Menos é mais nos maquinários agrícolas
Eis o rumo a seguir: o Simples. A tecnologia tem que ser simples, a eficiência e a eficácia estão na simplicidade. É assim mesmo: há uma nova máquina no mercado. A indagação a ser feita é a seguinte: é simples ou é complicada? Se complicou, cuidado, pois pode se tratar de mais um “Frankenstein” se aproximando.
Em “O Caminho do Campo”, Martin Heidegger parece que acertou “inesperadamente”, pois o Campo é o Caminho, e quem vive e conhece o agro sabe muito bem que tudo tem o seu tempo; tempo para preparar o solo, tempo para semear, tempo para nascer e crescer, e tempo para colher. E se atropelar ou pular etapas, nada acontece. O homem do campo é simples, mas não é uniforme, não é desatento. A simplicidade é que permanece – e é grande. Assim também deve ser a tecnologia: simples. Em se tratando de máquinas, que simplicidade seria essa?

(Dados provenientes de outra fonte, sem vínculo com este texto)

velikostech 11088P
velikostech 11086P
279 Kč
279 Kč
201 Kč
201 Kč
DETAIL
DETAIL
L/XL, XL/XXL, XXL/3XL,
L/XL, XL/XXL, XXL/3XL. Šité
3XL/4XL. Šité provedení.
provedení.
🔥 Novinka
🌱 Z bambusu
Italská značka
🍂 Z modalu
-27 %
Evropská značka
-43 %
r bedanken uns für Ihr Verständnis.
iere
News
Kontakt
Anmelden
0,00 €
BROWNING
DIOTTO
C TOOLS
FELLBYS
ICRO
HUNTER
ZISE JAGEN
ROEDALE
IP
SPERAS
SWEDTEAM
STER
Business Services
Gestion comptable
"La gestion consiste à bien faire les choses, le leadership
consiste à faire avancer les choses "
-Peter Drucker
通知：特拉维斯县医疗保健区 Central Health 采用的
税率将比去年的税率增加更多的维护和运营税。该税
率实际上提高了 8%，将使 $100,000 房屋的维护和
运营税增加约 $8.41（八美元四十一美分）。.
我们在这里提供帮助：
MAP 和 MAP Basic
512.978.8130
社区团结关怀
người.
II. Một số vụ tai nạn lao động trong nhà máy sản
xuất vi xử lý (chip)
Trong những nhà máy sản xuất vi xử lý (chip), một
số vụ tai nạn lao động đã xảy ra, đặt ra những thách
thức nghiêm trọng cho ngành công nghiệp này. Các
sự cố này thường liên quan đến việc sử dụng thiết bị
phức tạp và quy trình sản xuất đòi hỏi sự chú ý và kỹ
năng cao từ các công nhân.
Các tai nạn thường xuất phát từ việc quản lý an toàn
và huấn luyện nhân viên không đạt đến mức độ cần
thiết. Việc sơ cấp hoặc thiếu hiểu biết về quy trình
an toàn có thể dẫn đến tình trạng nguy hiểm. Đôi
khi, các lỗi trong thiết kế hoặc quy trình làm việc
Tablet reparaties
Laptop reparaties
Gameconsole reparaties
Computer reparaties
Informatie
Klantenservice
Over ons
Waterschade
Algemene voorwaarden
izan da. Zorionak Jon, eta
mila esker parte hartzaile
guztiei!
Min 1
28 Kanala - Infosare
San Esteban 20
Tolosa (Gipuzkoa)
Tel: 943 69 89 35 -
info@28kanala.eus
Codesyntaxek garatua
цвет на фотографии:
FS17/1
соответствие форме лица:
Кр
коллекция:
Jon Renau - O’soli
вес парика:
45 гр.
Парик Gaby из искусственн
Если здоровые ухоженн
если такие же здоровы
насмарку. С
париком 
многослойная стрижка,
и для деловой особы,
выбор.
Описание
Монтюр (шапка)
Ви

Vamos direto ao ponto: simplicidade de funcionamento, manutenção, operação… Tudo deve ser Simples. Mas isso é possível? Sim, e há vários exemplos. Citamos alguns: dispositivos e sistemas eletrônicos, tanto de controle como de monitoramento. Como eram os controles mecânicos? Alavancas, catracas, molas, uma parafernália de peças. Como é hoje: uma manete, alguns botões, cabos de conexões, monitor de vídeo, tudo simples e eficiente. Claro, pode ser ainda mais; os sistemas eletrônicos evoluem muito rapidamente, porém é necessário estar atento, pois há muito complemento sem utilidade que não passa de “perfumaria” sem aplicação e que apenas perturba o trabalho de quem executa o serviço. Isso acontece, principalmente, na tela do monitor de controle. Como há infinitas possibilidades de visualização, muitas vezes há poluição visual de informações. Podemos afirmar que o uso dos recursos da eletrônica é uma tecnologia da simplicidade.
O caminho do simples
E na mecânica? Aí, complica. Motores de combustão, transmissão mecânica de força, isso é problema… Parece que estamos vivendo ainda o pós-guerra da década de 1950 do século passado. O complicado está na ligação do eletrônico com o mecânico. Eixos, engrenagens, luvas de engate, mangas de acoplamento etc. são peças ainda presentes nos sistemas de transmissão de muitas máquinas e não se integram muito bem com sistemas eletrônicos. Mas, tem solução? Sim. Transmissão de força hidráulica – este é o caminho, o caminho do Simples. Porém, ainda pouco utilizado.
Parece haver um certo receio no uso de tração hidráulica nas máquinas. Chegamos ao ponto de algumas utilizarem o hidráulico e o mecânico em conjunto para o mesmo sistema de transmissão. A transmissão de força somente hidráulica é possível e já é utilizada em muitas máquinas, como os pulverizadores autopropelidos na agricultura e as escavadeiras na construção civil e em máquinas multifuncionais. Então, estamos chegando ao Simples nos sistemas de transmissão de força, ainda lentamente: transmissão hidráulica, também conhecida como hisdrostática.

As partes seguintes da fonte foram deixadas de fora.